**Goal of the exercise:** Keep only the lines of the data below that contain "فولاد", and copy them.

**Available data:**
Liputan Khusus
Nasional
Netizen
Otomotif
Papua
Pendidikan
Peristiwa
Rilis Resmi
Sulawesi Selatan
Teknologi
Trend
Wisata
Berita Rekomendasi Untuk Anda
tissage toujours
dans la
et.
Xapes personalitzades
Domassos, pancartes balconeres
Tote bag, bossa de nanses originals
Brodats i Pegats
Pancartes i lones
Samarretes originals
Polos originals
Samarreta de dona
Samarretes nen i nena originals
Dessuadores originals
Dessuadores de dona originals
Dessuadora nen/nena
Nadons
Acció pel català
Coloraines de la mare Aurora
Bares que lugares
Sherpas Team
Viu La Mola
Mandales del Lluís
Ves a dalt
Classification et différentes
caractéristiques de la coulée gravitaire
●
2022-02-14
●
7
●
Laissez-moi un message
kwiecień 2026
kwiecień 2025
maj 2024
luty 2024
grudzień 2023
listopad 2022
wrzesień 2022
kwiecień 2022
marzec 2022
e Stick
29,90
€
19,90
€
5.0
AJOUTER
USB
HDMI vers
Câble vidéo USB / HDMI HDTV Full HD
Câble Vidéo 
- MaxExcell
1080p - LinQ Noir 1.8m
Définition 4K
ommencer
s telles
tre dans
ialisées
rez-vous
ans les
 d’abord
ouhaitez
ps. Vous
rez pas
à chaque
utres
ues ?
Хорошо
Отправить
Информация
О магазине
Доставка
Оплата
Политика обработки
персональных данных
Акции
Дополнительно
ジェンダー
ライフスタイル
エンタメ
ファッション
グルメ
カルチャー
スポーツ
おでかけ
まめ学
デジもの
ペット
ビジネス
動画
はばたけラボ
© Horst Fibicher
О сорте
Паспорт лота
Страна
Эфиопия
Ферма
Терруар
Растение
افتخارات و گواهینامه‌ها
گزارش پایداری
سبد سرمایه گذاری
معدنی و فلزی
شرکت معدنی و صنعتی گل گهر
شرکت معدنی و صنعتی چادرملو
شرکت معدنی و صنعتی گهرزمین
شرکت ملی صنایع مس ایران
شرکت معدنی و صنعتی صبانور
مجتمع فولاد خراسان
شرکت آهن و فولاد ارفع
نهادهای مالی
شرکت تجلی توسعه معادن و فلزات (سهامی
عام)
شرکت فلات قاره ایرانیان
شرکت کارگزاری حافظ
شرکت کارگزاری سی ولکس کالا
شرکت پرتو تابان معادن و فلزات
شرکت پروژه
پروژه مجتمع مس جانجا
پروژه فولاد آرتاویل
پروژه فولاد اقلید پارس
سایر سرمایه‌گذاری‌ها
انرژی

**Output below:**
مجتمع فولاد خراسان
شرکت آهن و فولاد ارفع
پروژه فولاد آرتاویل
پروژه فولاد اقلید پارس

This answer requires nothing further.